Co-op ban offers food for thought

This week the Co-op will outrage advertisers and the advertising business when its retail arm breaks ranks and calls for a strict ban on the advertising of fatty, sugary or salty foods during children’s TV viewing hours.

Critics, of which we can expect a number, will condemn the initiative as sensationalist rather than sensational and will accuse the Co-op of opportunism and hypocrisy. They will point out that the Co-op’s submission to the ITC calling for a partial ban coincides with a continuing slide in the Co-op’s market share. And that, while calling for an ad ban, the Co-op falls well short of a self-denying ordinance on stocking these self-same “offensive” products in its own stores.

Nevertheless, if we strip away some of the emotive language (“food crimes”, “blackmail”), there is no doubting that the Co-op has seized a powerful populist issue which advertisers, like it or not, must heed.

The gist of the Co-op’s stance is that dubious marketing methods are being used to persuade an increasingly overweight and unhealthy young population to eat junk food. Advertising is particularly at fault. According to the retailer’s independently conducted research, during a week’s peak-time children’s TV during March, up to 60 per cent of commercials were for food and drinks. Of these, 70 per cent were found to contain high levels of fat, sugar or salt. On Saturday morning, the figure rose to 99 per cent.

This at a time when the Government’s National Food Guide recommends that food in these categories should account for no more than seven per cent of a child’s diet. When Sweden, which has a missionary zeal about banning all forms of advertising to children, is about to take the helm at the European Union. When the newly established Food Standards Agency has expressed concern over the state of children’s diets. And when public opinion, helpfully crystallised in an NOP poll commissioned by the Co-op, is overwhelmingly in favour of stricter rules governing advertising to children.

The industry does itself few favours in debates of this kind. There is enough public paranoia about the “Hidden Persuaders” without (as the current IPA president is fond of reminding us) maverick admen wading into the debate as clumsy and unconvincing apologists.

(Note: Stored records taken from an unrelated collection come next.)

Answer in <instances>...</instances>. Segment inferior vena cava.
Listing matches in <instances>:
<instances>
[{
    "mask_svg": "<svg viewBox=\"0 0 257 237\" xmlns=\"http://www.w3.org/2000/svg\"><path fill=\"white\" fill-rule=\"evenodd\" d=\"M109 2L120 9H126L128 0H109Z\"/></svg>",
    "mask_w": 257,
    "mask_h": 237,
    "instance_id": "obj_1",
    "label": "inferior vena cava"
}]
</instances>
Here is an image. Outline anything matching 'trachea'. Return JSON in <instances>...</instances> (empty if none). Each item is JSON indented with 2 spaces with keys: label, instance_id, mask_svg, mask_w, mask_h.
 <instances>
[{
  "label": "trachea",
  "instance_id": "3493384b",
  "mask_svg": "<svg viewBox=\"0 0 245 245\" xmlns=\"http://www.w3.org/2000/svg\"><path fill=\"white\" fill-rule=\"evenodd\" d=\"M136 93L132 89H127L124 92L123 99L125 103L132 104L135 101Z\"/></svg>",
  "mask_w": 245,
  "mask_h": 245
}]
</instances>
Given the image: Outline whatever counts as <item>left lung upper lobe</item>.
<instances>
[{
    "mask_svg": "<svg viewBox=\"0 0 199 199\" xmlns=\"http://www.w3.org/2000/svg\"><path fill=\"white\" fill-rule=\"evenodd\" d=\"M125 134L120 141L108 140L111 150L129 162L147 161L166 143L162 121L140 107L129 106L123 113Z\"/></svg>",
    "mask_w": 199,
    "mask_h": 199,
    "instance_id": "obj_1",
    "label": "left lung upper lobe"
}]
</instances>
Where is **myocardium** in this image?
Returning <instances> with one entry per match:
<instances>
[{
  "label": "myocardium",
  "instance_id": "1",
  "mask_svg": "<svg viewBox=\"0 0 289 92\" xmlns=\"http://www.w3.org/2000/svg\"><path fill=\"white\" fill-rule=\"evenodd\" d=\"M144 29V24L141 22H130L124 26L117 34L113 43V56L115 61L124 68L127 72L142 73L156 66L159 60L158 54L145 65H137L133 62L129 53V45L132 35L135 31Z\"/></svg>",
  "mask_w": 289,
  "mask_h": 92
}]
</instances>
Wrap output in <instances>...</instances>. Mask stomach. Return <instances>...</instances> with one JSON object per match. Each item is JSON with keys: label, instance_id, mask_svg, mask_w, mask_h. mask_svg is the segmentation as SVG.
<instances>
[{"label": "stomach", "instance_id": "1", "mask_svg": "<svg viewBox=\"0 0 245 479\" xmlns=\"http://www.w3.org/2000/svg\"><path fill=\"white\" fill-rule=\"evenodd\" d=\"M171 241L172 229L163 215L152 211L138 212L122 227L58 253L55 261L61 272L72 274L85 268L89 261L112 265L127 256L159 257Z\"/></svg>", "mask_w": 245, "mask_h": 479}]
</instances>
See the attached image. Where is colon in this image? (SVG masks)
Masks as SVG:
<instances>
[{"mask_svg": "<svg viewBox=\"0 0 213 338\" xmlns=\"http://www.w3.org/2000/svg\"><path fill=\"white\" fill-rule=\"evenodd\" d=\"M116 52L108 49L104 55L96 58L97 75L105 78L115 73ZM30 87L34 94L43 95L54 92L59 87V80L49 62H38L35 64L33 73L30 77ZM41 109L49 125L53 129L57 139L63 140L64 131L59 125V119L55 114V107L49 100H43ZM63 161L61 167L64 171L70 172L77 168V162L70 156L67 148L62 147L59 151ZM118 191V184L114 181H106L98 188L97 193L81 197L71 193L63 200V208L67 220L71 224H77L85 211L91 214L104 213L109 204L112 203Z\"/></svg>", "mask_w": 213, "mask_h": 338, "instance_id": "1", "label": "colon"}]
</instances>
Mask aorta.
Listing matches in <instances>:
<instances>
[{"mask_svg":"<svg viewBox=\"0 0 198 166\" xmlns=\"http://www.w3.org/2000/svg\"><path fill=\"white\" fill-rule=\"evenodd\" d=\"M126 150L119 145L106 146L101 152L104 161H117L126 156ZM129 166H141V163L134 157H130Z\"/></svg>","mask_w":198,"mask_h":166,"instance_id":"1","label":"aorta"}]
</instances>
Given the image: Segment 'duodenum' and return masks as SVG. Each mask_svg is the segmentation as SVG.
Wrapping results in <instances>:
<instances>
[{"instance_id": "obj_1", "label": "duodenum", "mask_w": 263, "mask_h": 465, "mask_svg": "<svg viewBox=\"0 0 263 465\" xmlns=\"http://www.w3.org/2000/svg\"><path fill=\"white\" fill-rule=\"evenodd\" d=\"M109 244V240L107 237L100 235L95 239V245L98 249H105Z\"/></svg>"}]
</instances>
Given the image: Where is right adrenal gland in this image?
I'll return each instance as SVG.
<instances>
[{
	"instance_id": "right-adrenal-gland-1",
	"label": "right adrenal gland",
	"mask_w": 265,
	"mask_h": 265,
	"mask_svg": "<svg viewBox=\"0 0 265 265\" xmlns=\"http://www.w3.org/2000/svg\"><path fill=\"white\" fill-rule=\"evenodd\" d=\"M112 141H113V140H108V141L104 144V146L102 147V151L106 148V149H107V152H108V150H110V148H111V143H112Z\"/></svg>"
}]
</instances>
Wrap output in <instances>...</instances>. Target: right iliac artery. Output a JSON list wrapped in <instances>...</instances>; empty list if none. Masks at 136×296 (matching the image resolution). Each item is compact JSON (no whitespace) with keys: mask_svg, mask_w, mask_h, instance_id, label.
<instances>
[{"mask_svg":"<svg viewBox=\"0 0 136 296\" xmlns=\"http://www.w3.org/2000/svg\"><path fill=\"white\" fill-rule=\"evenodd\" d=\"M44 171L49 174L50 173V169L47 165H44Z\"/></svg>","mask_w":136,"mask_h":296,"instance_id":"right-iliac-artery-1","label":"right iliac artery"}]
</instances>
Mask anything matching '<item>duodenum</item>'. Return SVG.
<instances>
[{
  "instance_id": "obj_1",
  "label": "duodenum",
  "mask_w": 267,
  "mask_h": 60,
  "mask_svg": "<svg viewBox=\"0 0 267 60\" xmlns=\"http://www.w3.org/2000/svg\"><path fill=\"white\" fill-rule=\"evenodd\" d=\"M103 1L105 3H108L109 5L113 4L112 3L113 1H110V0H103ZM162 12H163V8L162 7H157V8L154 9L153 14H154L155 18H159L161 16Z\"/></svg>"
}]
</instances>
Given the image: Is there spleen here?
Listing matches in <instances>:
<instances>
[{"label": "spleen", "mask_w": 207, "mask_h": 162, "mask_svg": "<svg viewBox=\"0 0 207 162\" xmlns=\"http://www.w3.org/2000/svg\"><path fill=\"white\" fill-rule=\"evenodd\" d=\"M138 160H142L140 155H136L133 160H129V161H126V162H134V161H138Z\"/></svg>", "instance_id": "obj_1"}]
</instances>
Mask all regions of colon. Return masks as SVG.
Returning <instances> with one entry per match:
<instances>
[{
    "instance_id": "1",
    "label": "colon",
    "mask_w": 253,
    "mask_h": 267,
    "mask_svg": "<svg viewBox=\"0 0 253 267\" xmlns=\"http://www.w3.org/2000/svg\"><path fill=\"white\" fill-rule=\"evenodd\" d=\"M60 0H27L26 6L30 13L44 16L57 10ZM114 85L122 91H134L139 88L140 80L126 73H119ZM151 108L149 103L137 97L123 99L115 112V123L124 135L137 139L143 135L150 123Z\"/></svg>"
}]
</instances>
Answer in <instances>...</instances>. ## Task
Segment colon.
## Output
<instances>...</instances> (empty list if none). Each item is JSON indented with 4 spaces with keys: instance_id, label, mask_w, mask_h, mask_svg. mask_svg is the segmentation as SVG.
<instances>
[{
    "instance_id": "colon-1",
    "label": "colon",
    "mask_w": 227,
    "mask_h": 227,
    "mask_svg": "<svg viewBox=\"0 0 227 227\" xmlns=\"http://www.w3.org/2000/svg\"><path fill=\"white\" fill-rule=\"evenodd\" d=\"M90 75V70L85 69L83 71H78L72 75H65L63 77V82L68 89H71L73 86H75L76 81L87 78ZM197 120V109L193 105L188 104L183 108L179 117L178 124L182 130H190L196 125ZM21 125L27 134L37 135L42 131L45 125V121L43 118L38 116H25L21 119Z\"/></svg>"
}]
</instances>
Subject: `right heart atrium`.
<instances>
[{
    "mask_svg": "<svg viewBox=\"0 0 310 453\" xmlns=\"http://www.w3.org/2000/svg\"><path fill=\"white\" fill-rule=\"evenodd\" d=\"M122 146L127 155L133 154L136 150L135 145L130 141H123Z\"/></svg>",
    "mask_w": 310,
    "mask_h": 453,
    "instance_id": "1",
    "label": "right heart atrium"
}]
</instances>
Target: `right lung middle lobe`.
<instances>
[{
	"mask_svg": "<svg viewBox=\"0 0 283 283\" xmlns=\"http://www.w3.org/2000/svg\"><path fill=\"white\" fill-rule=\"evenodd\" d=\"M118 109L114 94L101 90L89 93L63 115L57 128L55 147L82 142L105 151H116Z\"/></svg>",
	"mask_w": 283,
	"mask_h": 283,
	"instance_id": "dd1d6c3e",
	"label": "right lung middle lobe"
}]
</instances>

Yet there are ways of swimming against this fearsome current. Those who insist that this is a bigger issue than television advertising, and that pester power is an age-old phenomenon which defies simplistic classification, are right. But they cannot have the argument both ways: if banning TV advertising were to have a negligible impact on children nagging their parents, how can it simultaneously be upheld as the single most powerful medium, into which advertisers habitually pour billions of pounds?

Far better to concentrate on the issue of responsibility. Advertisers have a responsibility not to mislead viewers about the content of the product they are promoting – for example, by claiming dubious health benefits. But they are not entirely responsible for the amount of television that parents allow their children to watch. Nor are they custodians of the family diet. Caveat spectator.